* PROMPT *
Extract the lines from the first line of the records below through the line containing "thumb cmc: (237, 114)", inclusive, and reproduce them exactly as written.

START INPUT MATERIAL

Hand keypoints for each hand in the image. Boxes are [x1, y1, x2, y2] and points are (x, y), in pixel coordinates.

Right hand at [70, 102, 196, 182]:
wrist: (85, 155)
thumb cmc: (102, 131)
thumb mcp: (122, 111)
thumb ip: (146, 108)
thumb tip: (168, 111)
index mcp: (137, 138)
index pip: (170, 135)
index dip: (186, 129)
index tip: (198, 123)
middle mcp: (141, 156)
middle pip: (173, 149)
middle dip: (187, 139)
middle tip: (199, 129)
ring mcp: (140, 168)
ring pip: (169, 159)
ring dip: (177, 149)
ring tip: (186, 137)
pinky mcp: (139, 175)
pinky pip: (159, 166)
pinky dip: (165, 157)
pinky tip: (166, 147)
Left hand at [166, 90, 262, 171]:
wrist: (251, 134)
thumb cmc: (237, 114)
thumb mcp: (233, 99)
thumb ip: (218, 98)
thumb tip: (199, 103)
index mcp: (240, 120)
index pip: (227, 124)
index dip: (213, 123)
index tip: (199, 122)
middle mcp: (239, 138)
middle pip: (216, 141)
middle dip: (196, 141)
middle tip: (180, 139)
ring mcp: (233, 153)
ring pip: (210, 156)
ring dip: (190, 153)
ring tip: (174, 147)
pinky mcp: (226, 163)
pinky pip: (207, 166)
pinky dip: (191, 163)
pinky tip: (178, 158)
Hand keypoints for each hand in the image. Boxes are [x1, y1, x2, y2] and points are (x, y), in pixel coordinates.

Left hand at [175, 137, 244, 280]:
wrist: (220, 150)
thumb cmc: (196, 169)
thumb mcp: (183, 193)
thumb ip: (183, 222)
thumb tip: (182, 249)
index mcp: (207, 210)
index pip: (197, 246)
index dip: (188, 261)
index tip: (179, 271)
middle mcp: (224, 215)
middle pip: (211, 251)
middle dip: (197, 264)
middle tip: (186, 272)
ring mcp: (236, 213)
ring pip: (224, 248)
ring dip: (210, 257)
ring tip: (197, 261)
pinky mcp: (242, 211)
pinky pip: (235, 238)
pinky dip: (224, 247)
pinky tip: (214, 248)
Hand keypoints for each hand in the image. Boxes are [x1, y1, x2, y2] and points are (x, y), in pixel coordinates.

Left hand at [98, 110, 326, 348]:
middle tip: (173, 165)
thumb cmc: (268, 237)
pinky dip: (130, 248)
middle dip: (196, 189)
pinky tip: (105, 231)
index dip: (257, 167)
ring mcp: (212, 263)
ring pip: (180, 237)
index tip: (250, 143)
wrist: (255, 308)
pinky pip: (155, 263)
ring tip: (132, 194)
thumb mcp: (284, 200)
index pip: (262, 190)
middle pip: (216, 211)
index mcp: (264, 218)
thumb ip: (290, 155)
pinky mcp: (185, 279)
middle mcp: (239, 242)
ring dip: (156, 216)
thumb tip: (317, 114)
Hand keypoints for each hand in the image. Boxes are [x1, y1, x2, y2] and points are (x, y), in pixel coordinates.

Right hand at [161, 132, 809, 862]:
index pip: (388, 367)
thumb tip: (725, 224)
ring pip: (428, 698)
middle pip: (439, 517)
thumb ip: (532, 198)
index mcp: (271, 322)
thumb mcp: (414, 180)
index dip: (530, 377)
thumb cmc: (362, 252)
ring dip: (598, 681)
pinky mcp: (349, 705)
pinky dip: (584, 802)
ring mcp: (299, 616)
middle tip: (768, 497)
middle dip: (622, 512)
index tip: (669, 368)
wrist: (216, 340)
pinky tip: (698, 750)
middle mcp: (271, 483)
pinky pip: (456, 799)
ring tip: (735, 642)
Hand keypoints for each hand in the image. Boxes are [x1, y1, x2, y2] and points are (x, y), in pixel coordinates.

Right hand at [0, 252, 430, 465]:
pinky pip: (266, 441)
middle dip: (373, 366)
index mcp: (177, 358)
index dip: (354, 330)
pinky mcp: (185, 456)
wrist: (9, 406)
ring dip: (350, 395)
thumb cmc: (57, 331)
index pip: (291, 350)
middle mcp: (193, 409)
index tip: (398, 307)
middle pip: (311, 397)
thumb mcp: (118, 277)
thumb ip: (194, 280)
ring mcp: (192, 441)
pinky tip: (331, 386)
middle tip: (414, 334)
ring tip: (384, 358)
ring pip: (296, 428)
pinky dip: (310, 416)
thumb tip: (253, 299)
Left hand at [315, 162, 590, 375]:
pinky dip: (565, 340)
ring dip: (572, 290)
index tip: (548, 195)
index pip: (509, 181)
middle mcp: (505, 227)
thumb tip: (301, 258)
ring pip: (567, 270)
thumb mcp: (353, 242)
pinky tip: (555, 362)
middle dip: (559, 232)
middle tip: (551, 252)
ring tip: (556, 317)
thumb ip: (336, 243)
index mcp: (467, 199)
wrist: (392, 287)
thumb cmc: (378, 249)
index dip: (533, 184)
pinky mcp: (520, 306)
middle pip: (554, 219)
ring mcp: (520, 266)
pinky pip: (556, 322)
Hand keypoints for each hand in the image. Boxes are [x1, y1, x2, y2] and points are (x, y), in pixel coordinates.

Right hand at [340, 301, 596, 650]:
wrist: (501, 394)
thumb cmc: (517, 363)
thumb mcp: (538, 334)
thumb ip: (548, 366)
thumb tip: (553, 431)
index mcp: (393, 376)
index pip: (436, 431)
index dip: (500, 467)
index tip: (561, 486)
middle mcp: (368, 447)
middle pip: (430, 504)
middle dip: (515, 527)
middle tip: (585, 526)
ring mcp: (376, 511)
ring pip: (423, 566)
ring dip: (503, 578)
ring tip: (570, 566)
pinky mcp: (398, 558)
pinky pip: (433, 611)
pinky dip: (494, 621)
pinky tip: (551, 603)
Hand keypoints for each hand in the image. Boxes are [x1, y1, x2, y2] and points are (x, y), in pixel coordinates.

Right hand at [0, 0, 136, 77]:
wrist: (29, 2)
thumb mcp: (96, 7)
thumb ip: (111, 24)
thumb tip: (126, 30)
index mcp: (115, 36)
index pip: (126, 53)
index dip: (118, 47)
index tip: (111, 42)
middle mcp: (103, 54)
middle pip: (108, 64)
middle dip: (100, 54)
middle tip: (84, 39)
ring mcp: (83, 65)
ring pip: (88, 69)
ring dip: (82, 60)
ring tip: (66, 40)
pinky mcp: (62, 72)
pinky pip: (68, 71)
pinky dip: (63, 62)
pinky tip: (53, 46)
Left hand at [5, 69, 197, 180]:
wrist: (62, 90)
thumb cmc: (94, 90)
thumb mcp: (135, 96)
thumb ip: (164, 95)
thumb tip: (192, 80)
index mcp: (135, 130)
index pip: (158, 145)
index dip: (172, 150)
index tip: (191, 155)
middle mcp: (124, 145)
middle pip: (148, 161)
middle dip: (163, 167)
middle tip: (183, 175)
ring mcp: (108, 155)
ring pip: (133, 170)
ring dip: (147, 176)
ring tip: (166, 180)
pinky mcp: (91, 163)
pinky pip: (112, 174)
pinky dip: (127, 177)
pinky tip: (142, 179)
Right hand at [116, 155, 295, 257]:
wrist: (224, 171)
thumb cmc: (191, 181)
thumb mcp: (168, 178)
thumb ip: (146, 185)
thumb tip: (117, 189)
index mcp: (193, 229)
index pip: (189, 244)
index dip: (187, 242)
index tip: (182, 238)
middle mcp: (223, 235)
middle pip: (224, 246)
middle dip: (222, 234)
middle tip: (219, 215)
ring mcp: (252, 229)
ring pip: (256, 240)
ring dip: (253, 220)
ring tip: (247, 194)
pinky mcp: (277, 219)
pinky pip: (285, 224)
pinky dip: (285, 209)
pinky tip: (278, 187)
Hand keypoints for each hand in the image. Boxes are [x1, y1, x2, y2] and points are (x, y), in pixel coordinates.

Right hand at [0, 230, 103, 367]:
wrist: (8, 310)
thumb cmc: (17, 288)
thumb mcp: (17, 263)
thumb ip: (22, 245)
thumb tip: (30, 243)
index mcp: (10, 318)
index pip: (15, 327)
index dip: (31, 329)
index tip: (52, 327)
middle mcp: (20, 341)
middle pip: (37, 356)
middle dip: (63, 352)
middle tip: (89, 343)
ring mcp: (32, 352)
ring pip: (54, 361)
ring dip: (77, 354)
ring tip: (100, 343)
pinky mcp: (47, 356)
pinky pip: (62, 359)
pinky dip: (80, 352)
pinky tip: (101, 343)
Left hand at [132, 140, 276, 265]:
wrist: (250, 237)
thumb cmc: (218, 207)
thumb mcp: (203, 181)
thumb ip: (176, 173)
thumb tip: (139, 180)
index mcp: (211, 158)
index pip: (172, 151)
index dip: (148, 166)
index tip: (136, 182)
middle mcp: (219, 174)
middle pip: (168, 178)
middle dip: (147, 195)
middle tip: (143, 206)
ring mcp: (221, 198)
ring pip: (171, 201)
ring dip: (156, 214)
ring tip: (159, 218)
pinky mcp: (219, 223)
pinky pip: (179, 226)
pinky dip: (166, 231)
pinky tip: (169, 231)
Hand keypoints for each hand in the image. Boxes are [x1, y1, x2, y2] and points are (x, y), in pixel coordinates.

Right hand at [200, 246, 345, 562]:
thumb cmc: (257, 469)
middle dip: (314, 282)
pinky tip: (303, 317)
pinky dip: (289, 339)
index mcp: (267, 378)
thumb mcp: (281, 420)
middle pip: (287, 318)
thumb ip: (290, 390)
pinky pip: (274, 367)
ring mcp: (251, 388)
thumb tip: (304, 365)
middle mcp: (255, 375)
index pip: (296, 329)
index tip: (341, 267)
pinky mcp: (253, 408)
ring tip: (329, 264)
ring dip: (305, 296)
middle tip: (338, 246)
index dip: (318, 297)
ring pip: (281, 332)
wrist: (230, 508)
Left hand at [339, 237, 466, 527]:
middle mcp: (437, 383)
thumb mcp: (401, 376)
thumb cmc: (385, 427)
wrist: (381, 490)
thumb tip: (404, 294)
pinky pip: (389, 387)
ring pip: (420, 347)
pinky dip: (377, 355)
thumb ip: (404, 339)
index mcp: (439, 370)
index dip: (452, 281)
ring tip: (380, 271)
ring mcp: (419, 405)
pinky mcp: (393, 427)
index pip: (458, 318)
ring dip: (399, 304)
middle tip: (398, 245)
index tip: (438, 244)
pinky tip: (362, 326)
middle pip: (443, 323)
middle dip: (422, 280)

END INPUT MATERIAL

* REPLY *
Hand keypoints for each hand in the image. Boxes are [x1, y1, x2, y2] and points are (x, y), in pixel coordinates.

Right hand at [70, 102, 196, 182]:
wrist: (85, 155)
thumb cmc: (102, 131)
thumb mcp: (122, 111)
thumb ip: (146, 108)
thumb tip: (168, 111)
index mcp: (137, 138)
index pip: (170, 135)
index dip: (186, 129)
index tip: (198, 123)
middle mcp: (141, 156)
middle pip: (173, 149)
middle dip: (187, 139)
middle tip: (199, 129)
ring mcp: (140, 168)
ring pip: (169, 159)
ring dip: (177, 149)
ring tip: (186, 137)
pinky mcp: (139, 175)
pinky pip: (159, 166)
pinky dip: (165, 157)
pinky tip: (166, 147)
Left hand at [166, 90, 262, 171]:
wrist: (251, 134)
thumb cmc: (237, 114)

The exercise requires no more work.